April 21, 2026 @ 10:12 am
G.Parsons/White/Hillman/McGuinn Byrds are the only Byrds
April 20, 2026 @ 10:26 am
Fascinating article! Never knew there was a connection between Gram and Merle. I’ll have to get the book. So Merle didn’t like the long hair rock bands. That being the case is there any documentation about his reaction to The Dead recording Mama Tried?
April 20, 2026 @ 10:34 am
Great story, that album would have probably changed history
April 20, 2026 @ 12:54 pm
Thanks for this….a friendship I would never have imagined! So cool that Merle respected Gram’s talent. One quibble with this story: You say a couple of times that Gram pushed the Rolling Stones in a country direction. I think it’s more accurate to say Gram pushed Keith Richards in a country direction, and Keith pushed the Stones that way. As is well known, Mick was terribly jealous of Gram, and hated Gram’s influence on Keith’s bad habits (the influence was mutual, of course). And Mick never really did “get” country, imo. His attempts to sing country always fell flat for me.
April 21, 2026 @ 4:55 am
Mick is GREAT on Peter Wolf’s tune “Nothing But the Wheel.”
April 24, 2026 @ 7:33 pm
100%. Great song.
April 20, 2026 @ 1:18 pm
Keith Richards stated that ” no Gram Parsons, no Waylon Jennings.” Not saying I agree.
April 20, 2026 @ 3:07 pm
Great read, Trigger. Thank you. Such interesting times and collisions/collaboration/music scenes back then…love learning about all this…and love the Gram writings lately.
April 20, 2026 @ 9:37 pm
Wasn’t this a proposed project for A&M Records?
April 20, 2026 @ 10:23 pm
Yes, I believe A&M was the label involved.
April 20, 2026 @ 10:19 pm
Dunno, but I wouldn’t be surprised if Merle’s reaction to the Dead recording “Mama Tried” was similar to Jumping Bill Carlisle’s reaction to them doing his hymn “Gone Home.” (As recounted here:)
https://www.youtube.com/watch?v=6V0anguFR0k
April 21, 2026 @ 2:54 am
Well, there’s no telling what may surface in the vast vault of Haggard’s unreleased recordings…
April 21, 2026 @ 6:32 am
Hag was also friends with Guy Terrifico!
April 21, 2026 @ 5:12 pm
The Life and Hard Times of Guy Terrifico is an excellent movie.
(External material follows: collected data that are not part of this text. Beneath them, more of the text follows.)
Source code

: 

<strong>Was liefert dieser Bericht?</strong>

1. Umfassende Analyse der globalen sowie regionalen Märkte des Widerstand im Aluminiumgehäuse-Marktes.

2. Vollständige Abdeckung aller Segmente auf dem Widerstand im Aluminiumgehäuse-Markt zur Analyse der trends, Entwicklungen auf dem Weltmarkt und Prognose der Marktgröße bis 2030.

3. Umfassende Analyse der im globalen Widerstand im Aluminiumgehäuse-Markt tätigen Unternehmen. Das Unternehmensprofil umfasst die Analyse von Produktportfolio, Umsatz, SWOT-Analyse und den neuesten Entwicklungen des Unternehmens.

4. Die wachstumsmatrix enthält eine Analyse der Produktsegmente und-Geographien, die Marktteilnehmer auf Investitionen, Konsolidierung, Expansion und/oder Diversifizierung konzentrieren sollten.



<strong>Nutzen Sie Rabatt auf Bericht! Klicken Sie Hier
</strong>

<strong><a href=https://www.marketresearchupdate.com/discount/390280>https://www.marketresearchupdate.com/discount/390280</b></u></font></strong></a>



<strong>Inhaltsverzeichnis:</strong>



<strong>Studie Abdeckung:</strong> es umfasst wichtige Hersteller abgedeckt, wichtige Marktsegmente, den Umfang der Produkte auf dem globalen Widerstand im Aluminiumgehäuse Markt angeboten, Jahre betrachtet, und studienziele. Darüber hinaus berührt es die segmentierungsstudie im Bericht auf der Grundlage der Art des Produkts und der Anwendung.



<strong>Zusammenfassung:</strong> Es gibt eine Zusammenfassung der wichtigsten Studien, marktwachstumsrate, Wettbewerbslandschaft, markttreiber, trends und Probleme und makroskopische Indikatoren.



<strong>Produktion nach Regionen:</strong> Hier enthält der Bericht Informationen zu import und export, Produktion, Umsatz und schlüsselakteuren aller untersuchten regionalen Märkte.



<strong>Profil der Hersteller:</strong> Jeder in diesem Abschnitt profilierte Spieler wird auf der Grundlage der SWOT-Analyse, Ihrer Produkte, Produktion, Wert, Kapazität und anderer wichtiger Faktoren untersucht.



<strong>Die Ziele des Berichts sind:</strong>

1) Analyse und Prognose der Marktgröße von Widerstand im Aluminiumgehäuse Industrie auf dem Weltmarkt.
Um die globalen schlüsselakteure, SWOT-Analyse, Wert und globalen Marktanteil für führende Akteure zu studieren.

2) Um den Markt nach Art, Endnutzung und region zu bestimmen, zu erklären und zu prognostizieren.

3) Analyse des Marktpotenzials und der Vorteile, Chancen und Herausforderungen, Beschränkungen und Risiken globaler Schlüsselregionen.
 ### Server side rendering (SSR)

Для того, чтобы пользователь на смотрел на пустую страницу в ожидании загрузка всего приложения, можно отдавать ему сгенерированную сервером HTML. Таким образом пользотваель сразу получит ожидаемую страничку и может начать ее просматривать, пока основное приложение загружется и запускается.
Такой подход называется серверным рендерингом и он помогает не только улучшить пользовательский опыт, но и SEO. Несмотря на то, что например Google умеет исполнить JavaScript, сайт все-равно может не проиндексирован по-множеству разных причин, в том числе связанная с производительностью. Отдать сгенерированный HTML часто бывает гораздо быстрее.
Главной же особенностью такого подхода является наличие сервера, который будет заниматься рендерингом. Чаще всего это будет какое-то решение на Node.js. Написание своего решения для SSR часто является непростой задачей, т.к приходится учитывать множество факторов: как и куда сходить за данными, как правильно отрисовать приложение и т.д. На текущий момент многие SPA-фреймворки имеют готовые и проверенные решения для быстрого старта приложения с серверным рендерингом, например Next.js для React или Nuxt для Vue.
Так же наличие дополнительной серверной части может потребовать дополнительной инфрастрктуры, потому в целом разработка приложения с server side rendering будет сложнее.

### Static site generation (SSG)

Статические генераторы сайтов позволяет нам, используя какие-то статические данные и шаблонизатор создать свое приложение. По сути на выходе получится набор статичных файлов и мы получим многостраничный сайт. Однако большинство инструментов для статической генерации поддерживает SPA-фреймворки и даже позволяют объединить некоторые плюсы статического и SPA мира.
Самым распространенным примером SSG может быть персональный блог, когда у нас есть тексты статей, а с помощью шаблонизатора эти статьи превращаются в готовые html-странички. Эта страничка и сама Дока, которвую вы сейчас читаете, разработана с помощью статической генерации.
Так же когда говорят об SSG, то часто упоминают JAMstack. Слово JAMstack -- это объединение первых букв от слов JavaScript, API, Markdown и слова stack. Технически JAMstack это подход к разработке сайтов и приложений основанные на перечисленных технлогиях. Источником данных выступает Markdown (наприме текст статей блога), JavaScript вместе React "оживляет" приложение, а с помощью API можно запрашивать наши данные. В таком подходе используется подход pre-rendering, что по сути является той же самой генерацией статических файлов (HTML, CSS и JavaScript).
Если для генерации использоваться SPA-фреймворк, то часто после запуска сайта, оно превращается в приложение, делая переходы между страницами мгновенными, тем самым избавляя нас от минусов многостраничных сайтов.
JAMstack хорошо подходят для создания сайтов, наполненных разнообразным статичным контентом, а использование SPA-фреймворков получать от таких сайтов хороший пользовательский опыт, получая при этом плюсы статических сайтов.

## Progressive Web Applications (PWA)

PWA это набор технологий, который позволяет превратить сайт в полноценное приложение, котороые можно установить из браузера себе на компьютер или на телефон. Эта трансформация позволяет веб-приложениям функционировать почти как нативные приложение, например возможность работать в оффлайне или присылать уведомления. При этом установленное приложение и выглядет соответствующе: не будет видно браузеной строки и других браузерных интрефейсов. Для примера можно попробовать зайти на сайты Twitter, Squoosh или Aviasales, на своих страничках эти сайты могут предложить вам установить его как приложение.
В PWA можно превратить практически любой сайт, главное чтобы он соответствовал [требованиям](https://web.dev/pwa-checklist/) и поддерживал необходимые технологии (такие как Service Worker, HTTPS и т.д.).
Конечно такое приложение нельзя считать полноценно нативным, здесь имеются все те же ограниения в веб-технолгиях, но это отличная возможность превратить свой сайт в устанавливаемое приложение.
And the soundtrack is even better. I almost sent Trigger an email about it a few months ago when I searched this site and found zero about it. The songs are astoundingly good. What an achievement for Matt Murphy, along with director Michael Mabott, writing fantastic songs for a fictional character, with the songs so good that they easily transcend the reason they exist.
April 22, 2026 @ 5:19 am
Totally agree – criminally underrated! The Life and Hard Times of Guy Terrifico is……..TERRIFIC!
April 21, 2026 @ 7:32 am
Very interesting read. It would have been very cool if they had pulled it off.
April 22, 2026 @ 12:19 pm
Let’s be real. Anyone who measures Gram’s country impact at zero is just being a pig-headed jackass and ignoring reality. Gram should absolutely be in the country hall of fame. The man earned his status as and is indeed a country legend. The idea that you have to have been raised country or in a rural area to be a country musician is just asinine.
April 23, 2026 @ 6:29 pm
Hardly any actual country music artists have covered Gram Parsons songs. So no, he has very little country impact.
His legend is largely indulged in among indie rock bands, who most certainly vicariously idolize their overdosed junkies.
April 23, 2026 @ 7:58 pm
There’s actually a considerable “middle ground” between “Gram’s country impact is zero” and “Gram should absolutely be in the country hall of fame.”
May 8, 2026 @ 7:57 pm
Parsons was a big influence on country music in Australia. Slim Dusty and Bill Chambers covered several of his songs, and Slim recorded Emmylou Harris’s “In my Hour of Darkness”. Several of Parson’s songs have been recorded by other musicians in Australia.